ABSTRACT

In families of three children, so they say, there is always the odd one out. Here, with the pairing obvious between MacCannell’s ‘brother’ and Showalter’s ‘sister’, there would seem to be little doubt that it must be poor Jane. So where does she fit in? ‘Around 1981’? Not much to write home about there. ‘Academic Feminist Literary Theory’? So this one has grown up, it seems, and left the family for good. In fact, she tells us in no uncertain terms that we should all try to follow suit: ‘lf we are going to understand our relation to the academic institution within which we think and teach and speak, we need to recognize its specific dynamics which are obscured in the recourse to familial metaphor’ (p. 239). The odd one out is always left till last (even though that may also mean she triumphs in the end). So I will defer my reading of Gallop until her siblings have been dealt with. In the meantime, it is the brother, of course, who demands attention first-not just any older brother, in fact, but (to give him his proper name) the Brother. Juliet Flower MacCannell maintains the upper case throughout her discussion of what she calls the Regime of the Brother-a familial, or at least pseudo-familial state, upon which we —western we-have collectively and unknowingly entered since the time of the Enlightenment.
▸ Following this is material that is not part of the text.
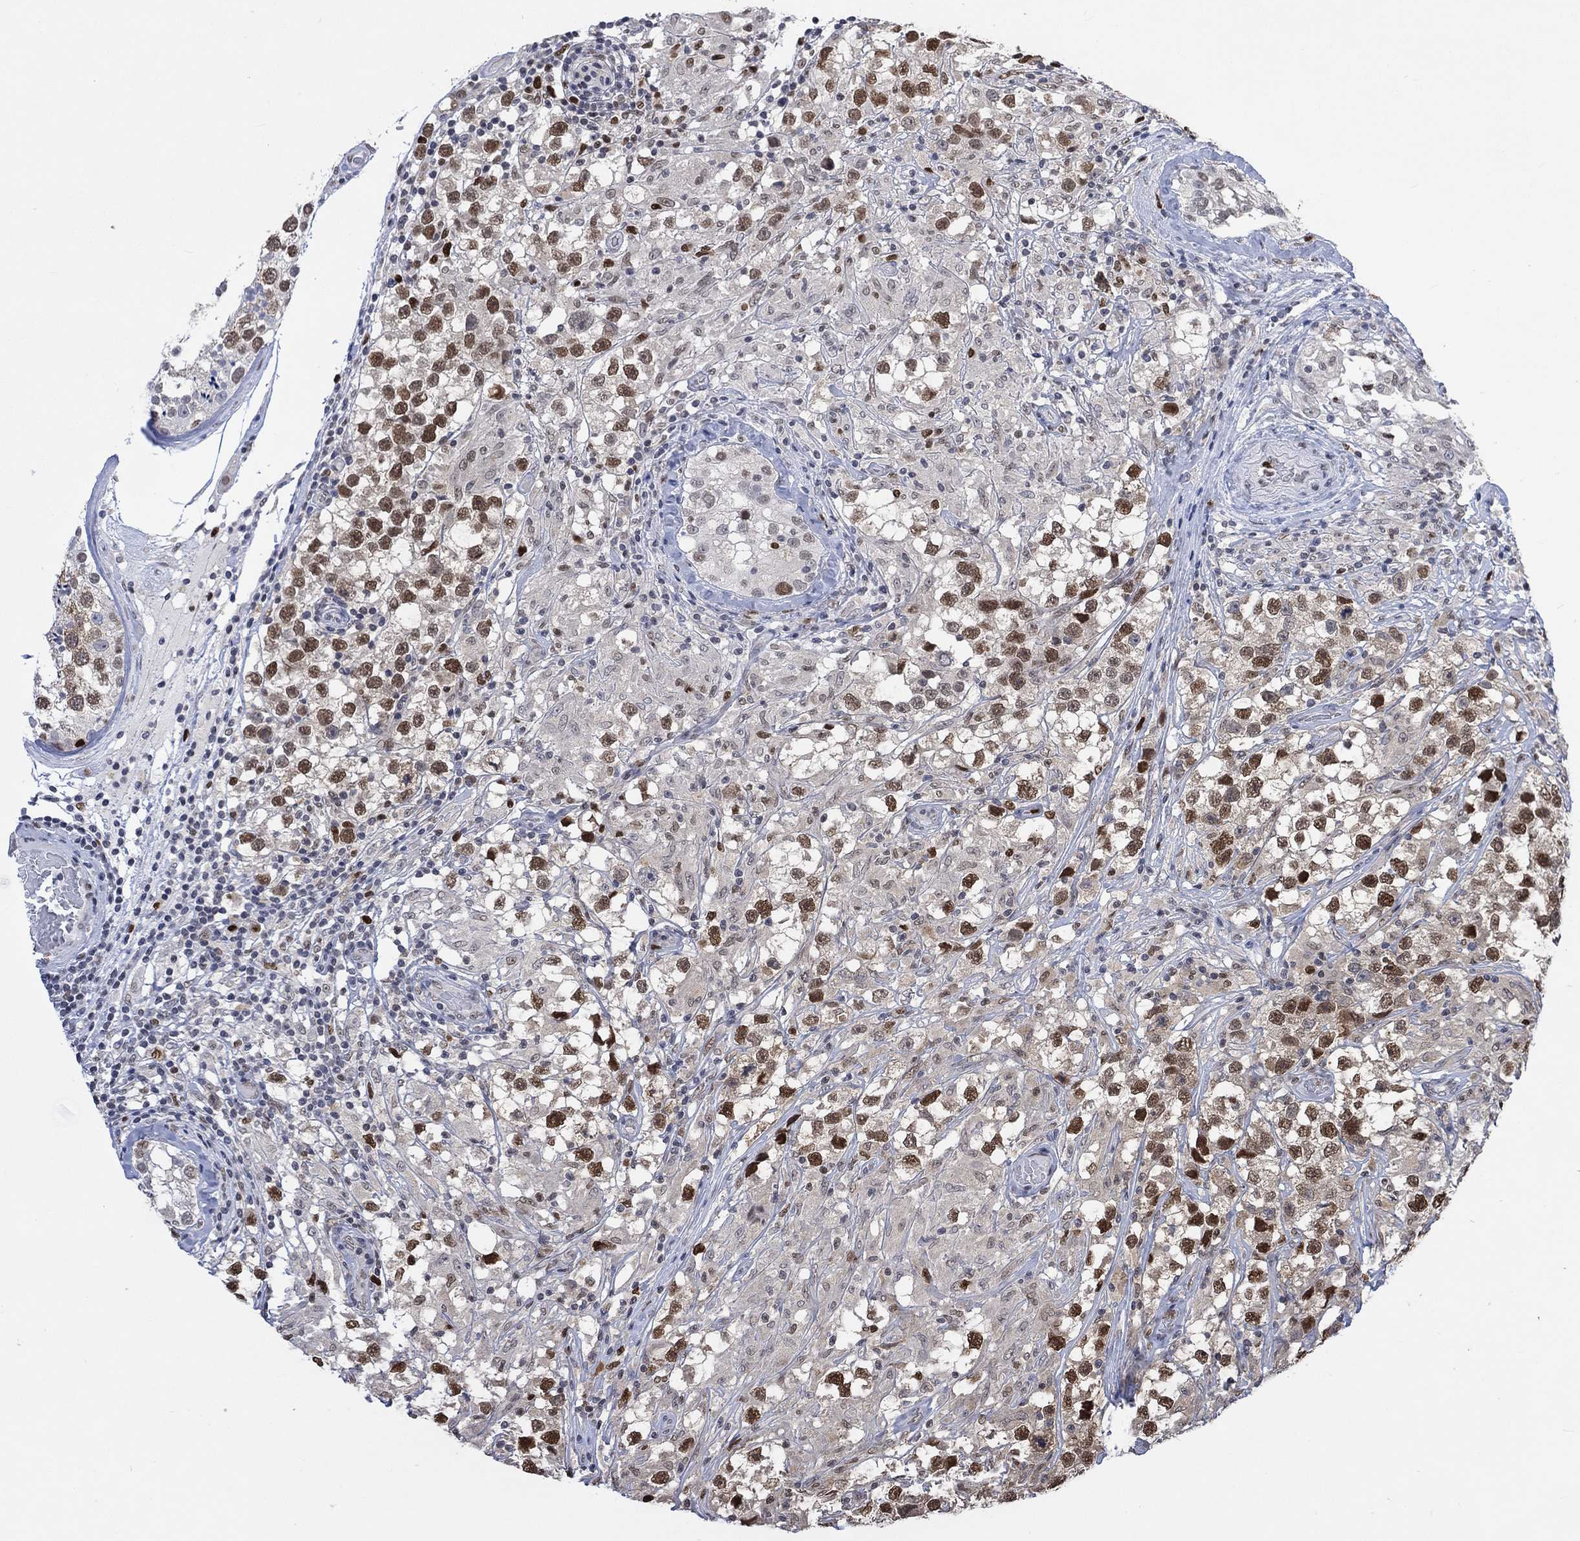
{"staining": {"intensity": "strong", "quantity": "25%-75%", "location": "nuclear"}, "tissue": "testis cancer", "cell_type": "Tumor cells", "image_type": "cancer", "snomed": [{"axis": "morphology", "description": "Seminoma, NOS"}, {"axis": "topography", "description": "Testis"}], "caption": "Testis cancer (seminoma) stained with IHC demonstrates strong nuclear staining in approximately 25%-75% of tumor cells.", "gene": "RAD54L2", "patient": {"sex": "male", "age": 46}}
Unlike the other two histories in this trio of books, this one involves a very grand narrative, in effect a rewrite of the history of the past two hundred years, with proof furnished by literature (much on Rousseau and Duras, also Stendhal, James, Rhys, Cixous, and even John Galsworthy); a bit of Freud and Lacan; and

the occasional state-of-the-network paragraph to remind us where we worldhistorically are.